The 19 year old, who lives in Scotland with her uncles and aunts, has only one cherished channel to her parents Nalini and Murugan, both convicted in the assassination case. She writes to them by turn on alternate weeks so they get to share her letters every week. They reply every week.

"I miss them more than anyone in the world. But at least this happiness I have - from these letters. Please don't take that away from me," she told the Hindustan Times, frequently breaking down in tears during the course of the conversation.

"I write to them about everything single thing that happens to me. It's like a diary," she said. "They advice me… what I should do or what I shouldn't. Mum always says in the last line, 'Please eat well, study well, we live only for you, there is nothing but you in our lives'.
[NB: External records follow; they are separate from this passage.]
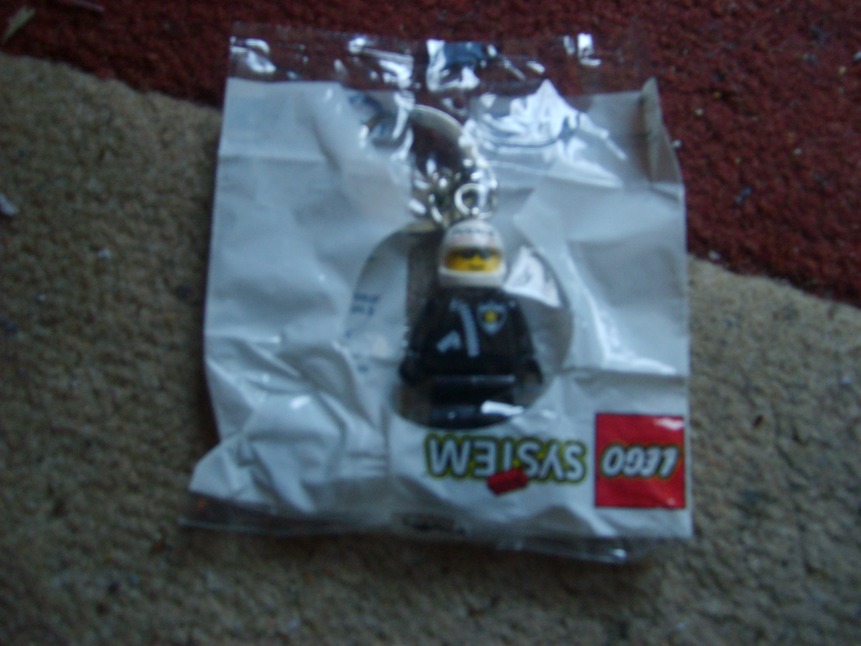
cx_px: 430
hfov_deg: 52.6
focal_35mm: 35
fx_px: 871
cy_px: 323
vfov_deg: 40.7
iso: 139
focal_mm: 5.8
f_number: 2.8
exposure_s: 1/15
"Dad writes a lot about me, like in a casual conversation. I do speak about boys to my dad. He writes to me that 'you have to be really careful. You're 19 and this will happen'.
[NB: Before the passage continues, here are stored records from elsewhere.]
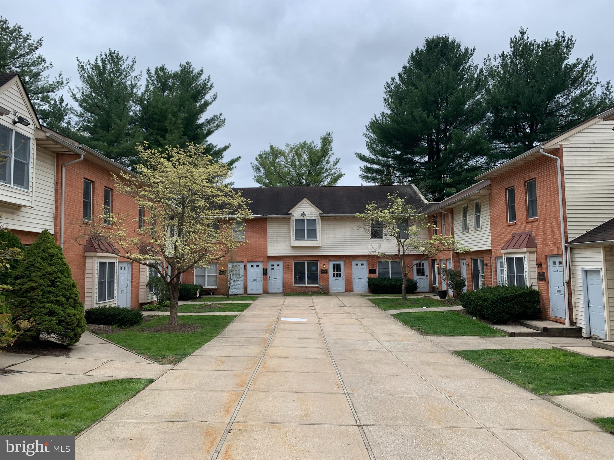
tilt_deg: +3.9
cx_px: 307
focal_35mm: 26
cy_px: 230
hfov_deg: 67.3
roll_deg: +0.7
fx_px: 461
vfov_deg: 53.1
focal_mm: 4.25
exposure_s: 1/1065
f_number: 1.8
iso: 25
"I ask for advice: Can I do this? Is it a good idea? I wait for their response and then take my decisions - even after two weeks. I need them.

"He tells in a way that I will understand. Even if I make a mistake, and say that 'I am so sorry, won't do it again,' he never judges me. Every time I finish a reading letter, I cry.

"He will know from my writing whether I am happy or sad. Sometimes I think, 'How does he know me so well? Even though he isn't sitting right next to me'."

Harithra thanked Jayalalitha and Sonia Gandhi for pleading on behalf of her parents. "I thank the Gandhi family from the bottom of my heart - they went through the same thing I am going through."

Having lived in Britain for the past five years, she is now awaiting an Indian visa that will enable her to see her parents.